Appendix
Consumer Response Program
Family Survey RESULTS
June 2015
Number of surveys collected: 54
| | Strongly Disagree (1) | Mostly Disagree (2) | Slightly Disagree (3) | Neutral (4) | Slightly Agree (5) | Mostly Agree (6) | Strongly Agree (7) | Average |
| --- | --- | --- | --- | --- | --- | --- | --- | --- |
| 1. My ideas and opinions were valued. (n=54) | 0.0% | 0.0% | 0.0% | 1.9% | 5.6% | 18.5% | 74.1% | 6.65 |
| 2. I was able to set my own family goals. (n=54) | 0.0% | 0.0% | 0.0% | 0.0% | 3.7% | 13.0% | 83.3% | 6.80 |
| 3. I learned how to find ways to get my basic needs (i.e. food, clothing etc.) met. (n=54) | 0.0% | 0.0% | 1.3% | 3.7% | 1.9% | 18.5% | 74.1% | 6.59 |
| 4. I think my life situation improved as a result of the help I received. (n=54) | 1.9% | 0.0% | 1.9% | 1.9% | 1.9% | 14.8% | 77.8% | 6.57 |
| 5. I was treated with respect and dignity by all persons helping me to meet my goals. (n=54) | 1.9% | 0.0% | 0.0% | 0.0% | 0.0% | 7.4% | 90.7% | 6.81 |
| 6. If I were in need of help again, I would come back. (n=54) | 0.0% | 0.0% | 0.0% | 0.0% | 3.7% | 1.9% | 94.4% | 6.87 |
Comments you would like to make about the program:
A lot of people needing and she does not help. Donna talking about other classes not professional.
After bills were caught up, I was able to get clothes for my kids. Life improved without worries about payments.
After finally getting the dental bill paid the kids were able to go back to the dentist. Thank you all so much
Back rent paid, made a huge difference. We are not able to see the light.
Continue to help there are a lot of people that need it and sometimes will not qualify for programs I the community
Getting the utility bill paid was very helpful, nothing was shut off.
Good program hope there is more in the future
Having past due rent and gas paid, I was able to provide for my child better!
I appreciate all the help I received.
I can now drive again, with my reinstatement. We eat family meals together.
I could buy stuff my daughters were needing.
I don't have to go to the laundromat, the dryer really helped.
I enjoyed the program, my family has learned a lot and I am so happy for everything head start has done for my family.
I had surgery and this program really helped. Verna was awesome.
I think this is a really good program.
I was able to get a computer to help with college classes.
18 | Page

· · ·

Assignment – Could you return the lines in the entries above that contain "needing"?

Solution to the problem –
A lot of people needing and she does not help. Donna talking about other classes not professional.
I could buy stuff my daughters were needing.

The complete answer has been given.